US Patent Application 18345834. INFERRING INFORMATION ABOUT A WEBPAGE BASED UPON A UNIFORM RESOURCE LOCATOR OF THE WEBPAGE simplified abstract

From WikiPatents
Revision as of 04:12, 1 November 2023 by Wikipatents (talk | contribs) (Creating a new page)
(diff) ← Older revision | Latest revision (diff) | Newer revision → (diff)
Jump to navigation Jump to search

INFERRING INFORMATION ABOUT A WEBPAGE BASED UPON A UNIFORM RESOURCE LOCATOR OF THE WEBPAGE

Organization Name

Microsoft Technology Licensing, LLC


Inventor(s)

Siarhei Alonichau of Seattle WA (US)


Aliaksei Bondarionok of Redmond WA (US)


Junaid Ahmed of Bellevue WA (US)


INFERRING INFORMATION ABOUT A WEBPAGE BASED UPON A UNIFORM RESOURCE LOCATOR OF THE WEBPAGE - A simplified explanation of the abstract

  • This abstract for appeared for US patent application number 18345834 Titled 'INFERRING INFORMATION ABOUT A WEBPAGE BASED UPON A UNIFORM RESOURCE LOCATOR OF THE WEBPAGE'

Simplified Explanation

This abstract describes technologies that can infer information about a webpage based on the semantics of its URL. The URL is broken down into individual tokens, and an embedding is created based on these tokens, which represents the meaning or context of the URL. Using this embedding, information about the webpage linked to by the URL is inferred. The webpage is then retrieved, and information is extracted from it based on the inferred information about the webpage.

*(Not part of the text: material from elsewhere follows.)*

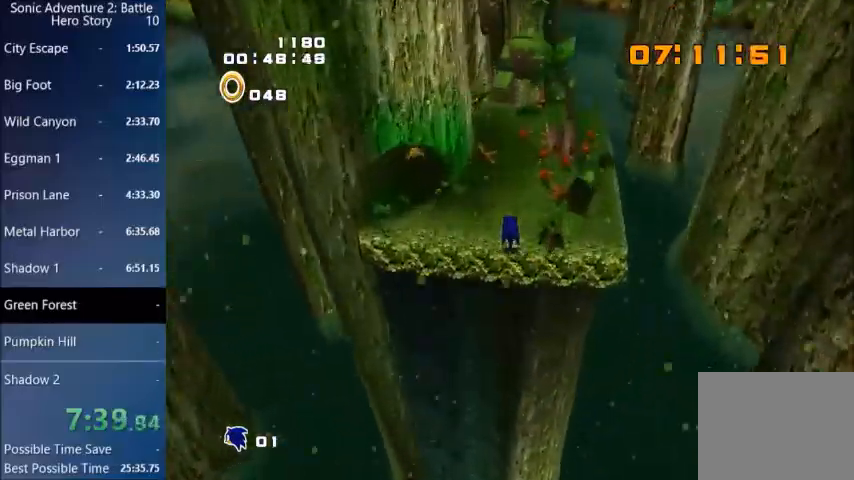
{"buttons": [], "left_stick": "up", "right_stick": "center", "events": []}
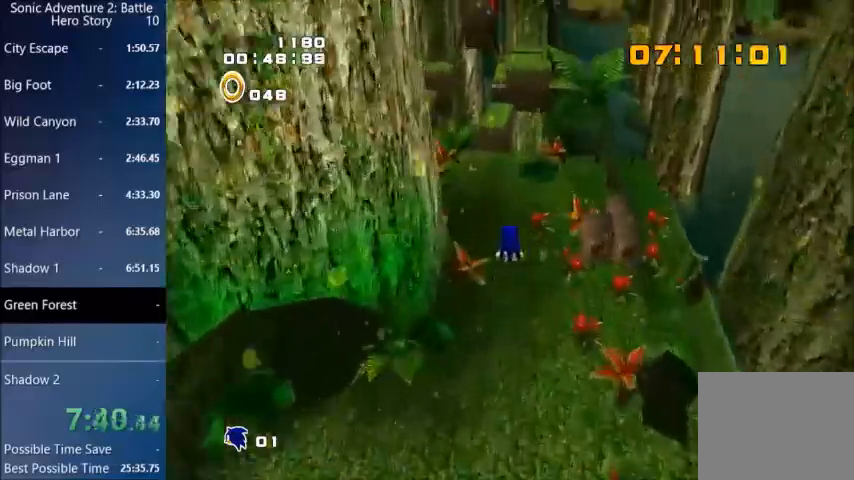
{"buttons": [], "left_stick": "up", "right_stick": "center", "events": []}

Original Abstract Submitted

Described herein are technologies related to inferring information about a webpage based upon semantics of a uniform resource location (URL) of the webpage. The URL is tokenized to create a sequence of tokens. An embedding for the URL is generated based upon the sequence of tokens, wherein the embedding is representative of semantics of the URL. Based upon the embedding for the URL, information about the webpage pointed to by the URL is inferred, the webpage is retrieved, and information is extracted from the webpage based upon the information inferred about the webpage.